Restructured Documentation

We’ve updated so much to the platform over the past year, so our documentation needed a refresh as well. The new documentation portal has been reorganized: content is now divided into easily navigable high-level topics. Platform introduction and tutorials are in a more prominent location to help new users find what they need ASAP during onboarding. MLRun documentation is embedded within the Iguazio documentation, so everything now lives in a single location.

Hybrid Deployment with AWS Outposts

One of the key advantages of the Iguazio Data Science Platform is its ability to run anywhere: cloud, on-prem and even on air-gapped networks. AWS Outposts is yet another way you can choose to run your machine learning pipelines. AWS Outposts is a fully managed service that extends AWS infrastructure, AWS services, API and tools to virtually any datacenter, co-location space, or on premises facility for a truly consistent hybrid experience. The new seamless integration of Iguazio’s technology with AWS Outposts allows customers to build full blown, complex ML pipelines in weeks instead of months, with a lean team, and deploy them in hybrid environments while meeting all their performance, scale, and compliance needs.

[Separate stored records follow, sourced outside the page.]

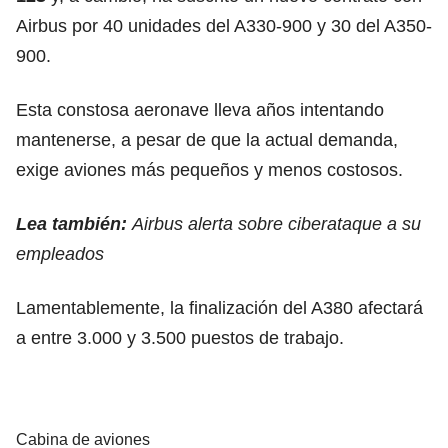
Airbus por 40 unidades del A330-900 y 30 del A350-
900.
Esta constosa aeronave lleva años intentando
mantenerse, a pesar de que la actual demanda,
exige aviones más pequeños y menos costosos.
Lea también:
Airbus alerta sobre ciberataque a su
empleados
Lamentablemente, la finalización del A380 afectará
a entre 3.000 y 3.500 puestos de trabajo.
Cabina de aviones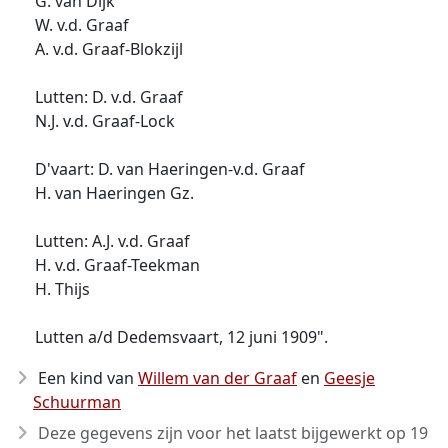
G. van Dijk
W. v.d. Graaf
A. v.d. Graaf-Blokzijl
Lutten: D. v.d. Graaf
N.J. v.d. Graaf-Lock
D'vaart: D. van Haeringen-v.d. Graaf
H. van Haeringen Gz.
Lutten: A.J. v.d. Graaf
H. v.d. Graaf-Teekman
H. Thijs
Lutten a/d Dedemsvaart, 12 juni 1909".
Een kind van
Willem van der Graaf
en
Geesje
Schuurman
Deze gegevens zijn voor het laatst bijgewerkt op
19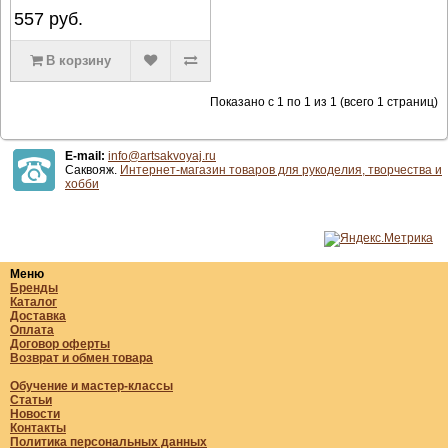
557
руб.
В корзину
Показано с 1 по 1 из 1 (всего 1 страниц)
E-mail:
info@artsakvoyaj.ru
Саквояж.
Интернет-магазин товаров для рукоделия, творчества и
хобби
Меню
Бренды
Каталог
Доставка
Оплата
Договор оферты
Возврат и обмен товара
Обучение и мастер-классы
Статьи
Новости
Контакты
Политика персональных данных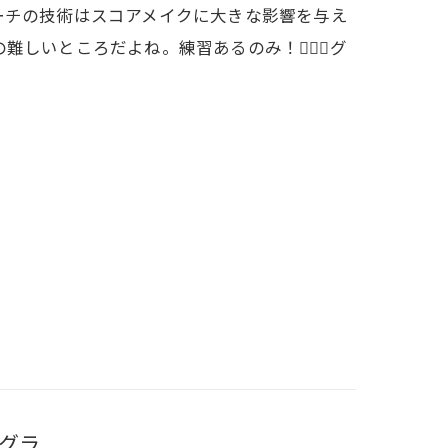
アプローチの技術はスコアメイクに大きな影響を与え
いところだよね。練習あるのみ！🏌️‍♀️⛳️グ
グラ...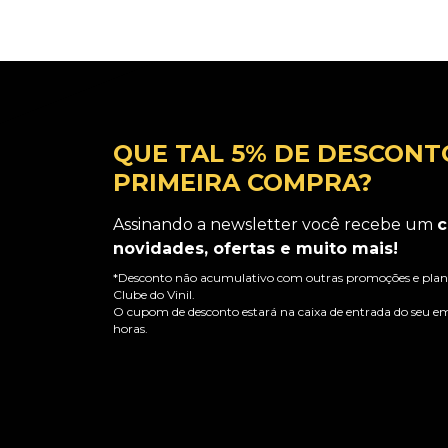
QUE TAL 5% DE DESCONT
PRIMEIRA COMPRA?
Assinando a newsletter você recebe um
c
novidades, ofertas e muito mais!
*Desconto não acumulativo com outras promoções e plano
Clube do Vinil.
O cupom de desconto estará na caixa de entrada do seu em
horas.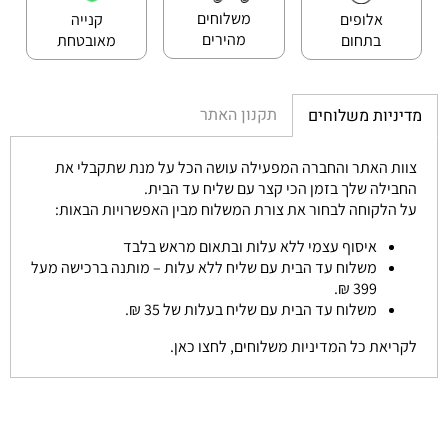
משלוחים
אלופים
קנייה
מהירים
בתחום
מאובטחת
תקנון האתר
מדיניות משלוחים
צוות האתר והחברה המפעילה עושה הכל על מנת שתקבלי את
החבילה שלך בזמן הכי קצר עם שליח עד הבית.
על הלקוחה לבחור את צורת המשלוח מבין האפשרויות הבאות:
איסוף עצמי ללא עלות ובתאום מראש בלבד
משלוח עד הבית עם שליח ללא עלות – מותנה ברכישה מעל
399 ₪.
משלוח עד הבית עם שליח בעלות של 35 ₪.
לקריאת כל המדיניות משלוחים, לחצו כאן.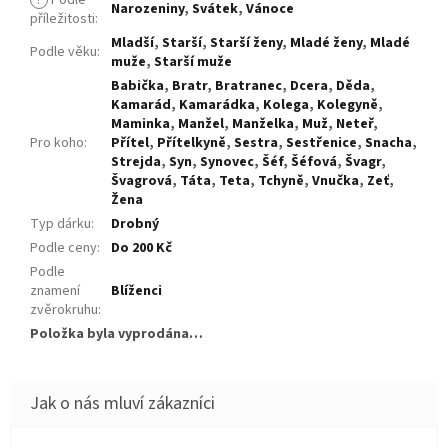
Narozeniny
,
Svátek
,
Vánoce
příležitosti
:
Mladší
,
Starší
,
Starší ženy
,
Mladé ženy
,
Mladé
Podle věku
:
muže
,
Starší muže
Babička
,
Bratr
,
Bratranec
,
Dcera
,
Děda
,
Kamarád
,
Kamarádka
,
Kolega
,
Kolegyně
,
Maminka
,
Manžel
,
Manželka
,
Muž
,
Neteř
,
Pro koho
:
Přítel
,
Přítelkyně
,
Sestra
,
Sestřenice
,
Snacha
,
Strejda
,
Syn
,
Synovec
,
Šéf
,
Šéfová
,
Švagr
,
Švagrová
,
Táta
,
Teta
,
Tchyně
,
Vnučka
,
Zeť
,
Žena
Typ dárku
:
Drobný
Podle ceny
:
Do 200 Kč
Podle
znamení
Blíženci
zvěrokruhu
:
Položka byla vyprodána…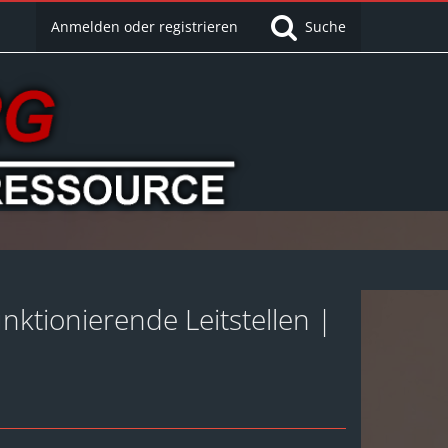
Anmelden oder registrieren
Suche
nktionierende Leitstellen |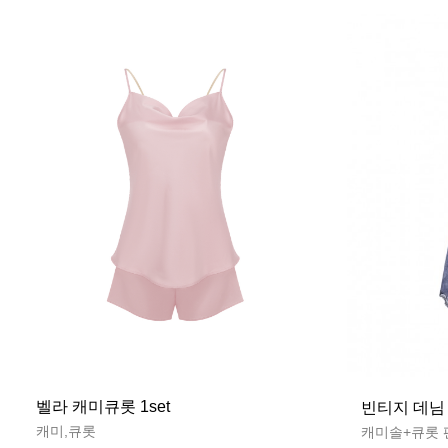
벨라 캐미큐롯 1set
빈티지 데님 
캐미,큐롯
캐미솔+큐롯 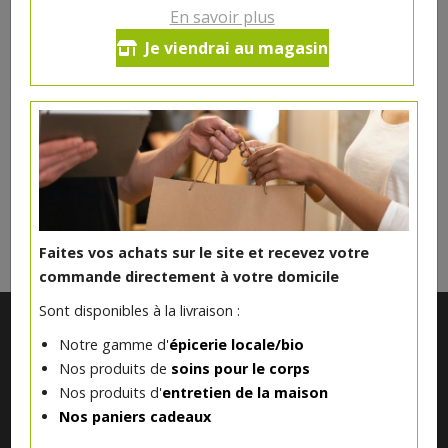
En savoir plus
Je viendrai au magasin
Charmeux de vache au fenugrec bio
24.98€/kg
-
+
0.1
kg
2.5
€
Réception le
vendredi 14/08 (09:00)
Faites vos achats sur le site et recevez votre
commande directement à votre domicile
Sont disponibles à la livraison :
Notre gamme d'
épicerie locale/bio
Nos produits de
soins pour le corps
Nos produits d'
entretien de la maison
Nos paniers cadeaux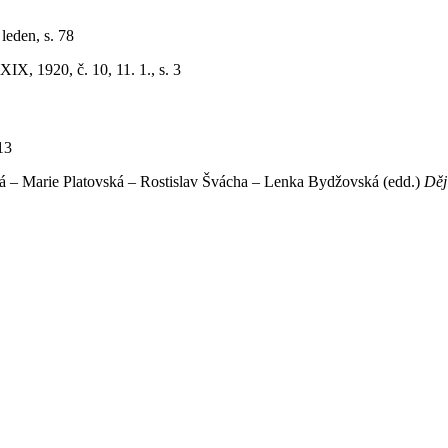
 leden, s. 78
IX, 1920, č. 10, 11. 1., s. 3
13
vá – Marie Platovská – Rostislav Švácha – Lenka Bydžovská (edd.)
Děj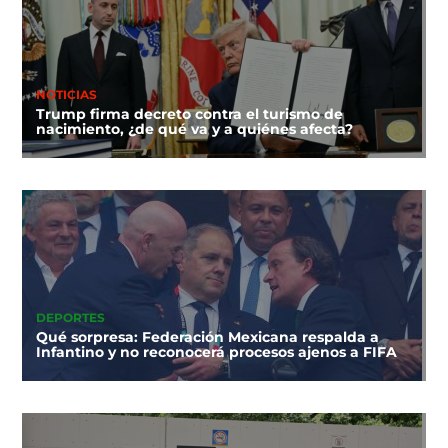
NOTICIAS
Trump firma decreto contra el turismo de
nacimiento, ¿de qué va y a quiénes afecta?
DEPORTES
Qué sorpresa: Federación Mexicana respalda a
Infantino y no reconocerá procesos ajenos a FIFA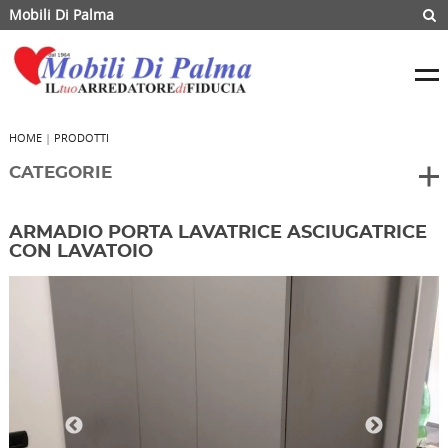
Mobili Di Palma
HOME
|
PRODOTTI
CATEGORIE
ARMADIO PORTA LAVATRICE ASCIUGATRICE
CON LAVATOIO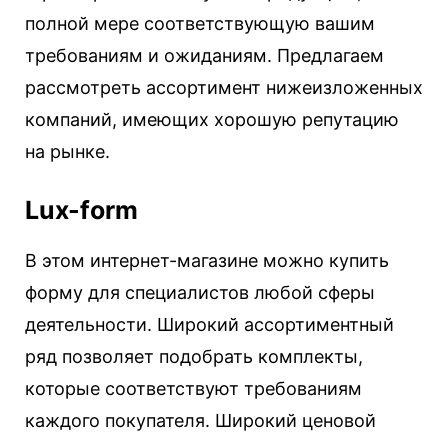
полной мере соответствующую вашим
требованиям и ожиданиям. Предлагаем
рассмотреть ассортимент нижеизложенных
компаний, имеющих хорошую репутацию
на рынке.
Lux-form
В этом интернет-магазине можно купить
форму для специалистов любой сферы
деятельности. Широкий ассортиментный
ряд позволяет подобрать комплекты,
которые соответствуют требованиям
каждого покупателя. Широкий ценовой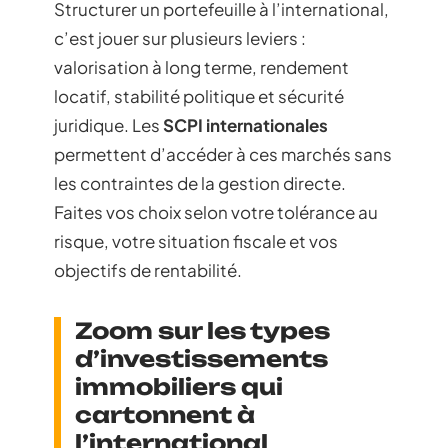
Structurer un portefeuille à l’international,
c’est jouer sur plusieurs leviers :
valorisation à long terme, rendement
locatif, stabilité politique et sécurité
juridique. Les
SCPI internationales
permettent d’accéder à ces marchés sans
les contraintes de la gestion directe.
Faites vos choix selon votre tolérance au
risque, votre situation fiscale et vos
objectifs de rentabilité.
Zoom sur les types
d’investissements
immobiliers qui
cartonnent à
l’international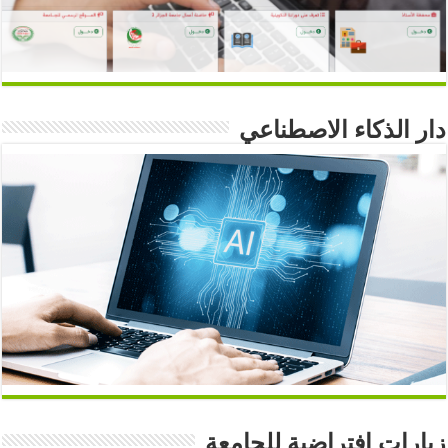
دار الذكاء الاصطناعي
زيارات افتراضية للجامعة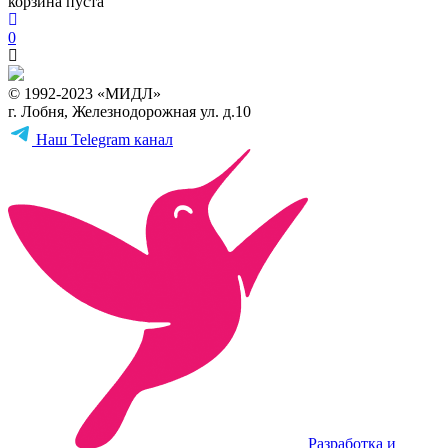
корзина пуста
0
© 1992-2023 «МИДЛ»
г. Лобня, Железнодорожная ул. д.10
Наш Telegram канал
Разработка и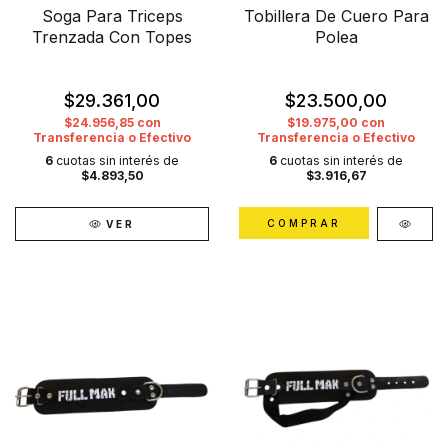
Soga Para Triceps
Tobillera De Cuero Para
Trenzada Con Topes
Polea
$29.361,00
$23.500,00
$24.956,85
con
$19.975,00
con
Transferencia o Efectivo
Transferencia o Efectivo
6
cuotas sin interés de
6
cuotas sin interés de
$4.893,50
$3.916,67
VER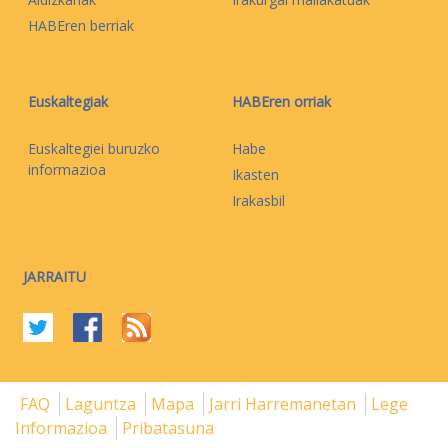
HABEren berriak
Euskaltegiak
HABEren orriak
Euskaltegiei buruzko
Habe
informazioa
Ikasten
Irakasbil
JARRAITU
FAQ
Laguntza
Mapa
Jarri Harremanetan
Lege
Informazioa
Pribatasuna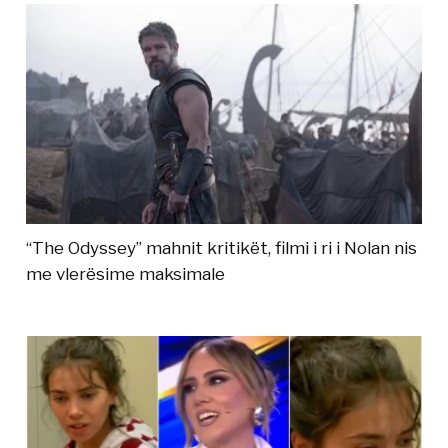
“The Odyssey” mahnit kritikët, filmi i ri i Nolan nis
me vlerësime maksimale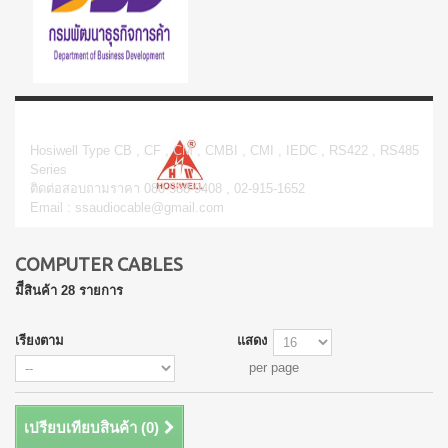
Computer Cables
Hosiwell Type CB , CF , CM , CMBI , CMI , IEDC , RS422 , RS485
Series
ติดต่อสอบถามราคา 080-588-9408 , 02-915-1652
Email : ssaudiocable@gmail.com
COMPUTER CABLES
มีีสินค้า 28 รายการ
เรียงตาม
แสดง
per page
เปรียบเทียบสินค้า (
0
)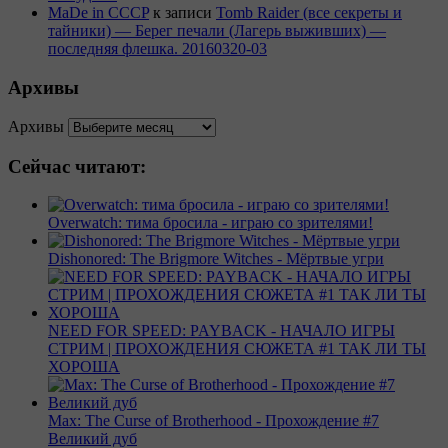
MaDe in CCCP
к записи
Tomb Raider (все секреты и
тайники) — Берег печали (Лагерь выживших) —
последняя флешка. 20160320-03
Архивы
Архивы
Сейчас читают:
Overwatch: тима бросила - играю со зрителями!
Dishonored: The Brigmore Witches - Мёртвые угри
NEED FOR SPEED: PAYBACK - НАЧАЛО ИГРЫ
СТРИМ | ПРОХОЖДЕНИЯ СЮЖЕТА #1 ТАК ЛИ ТЫ
ХОРОША
Max: The Curse of Brotherhood - Прохождение #7
Великий дуб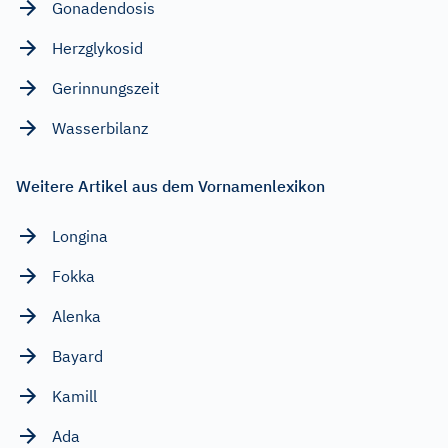
Gonadendosis
Herzglykosid
Gerinnungszeit
Wasserbilanz
Weitere Artikel aus dem Vornamenlexikon
Longina
Fokka
Alenka
Bayard
Kamill
Ada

Build ML models in any environment, such as Iguazio’s development environment or AWS SageMaker and deploy to their on-prem environment on AWS Outposts using the Iguazio Data Science Platform. This integration is especially important in cases where data resides (and remains) on-prem.

New Authentication Option

Use the OAuth2 (OIDC) authenticator to verify user identity when running serverless functions using the Nuclio API Gateway or accessing Grafana dashboards. Security administrators can define specific credentials to perform such access while limiting user access to other parts of the platform. With the OIDC authenticator, workflows can be executed via GitHub actions with read-only dashboards for specific users or groups.

New Data Node Type Availability

If you prefer to start with the smallest form-factor, you can now run the data nodes on AWS i3.2xlarge, saving you up to 30% on infrastructure costs. Manage the cost of your ML pipeline by increasing capacity only when business requires.

Summary

Version 3.0 is a huge leap forward in Iguazio’s offering for MLOps. It is now easier than ever to get your data pipelines and models to production, while ensuring that the deployments can scale and serve real-time events. With big plans for the year ahead, we’re focused on empowering ML practitioners to bring their most ambitious data science initiatives to life.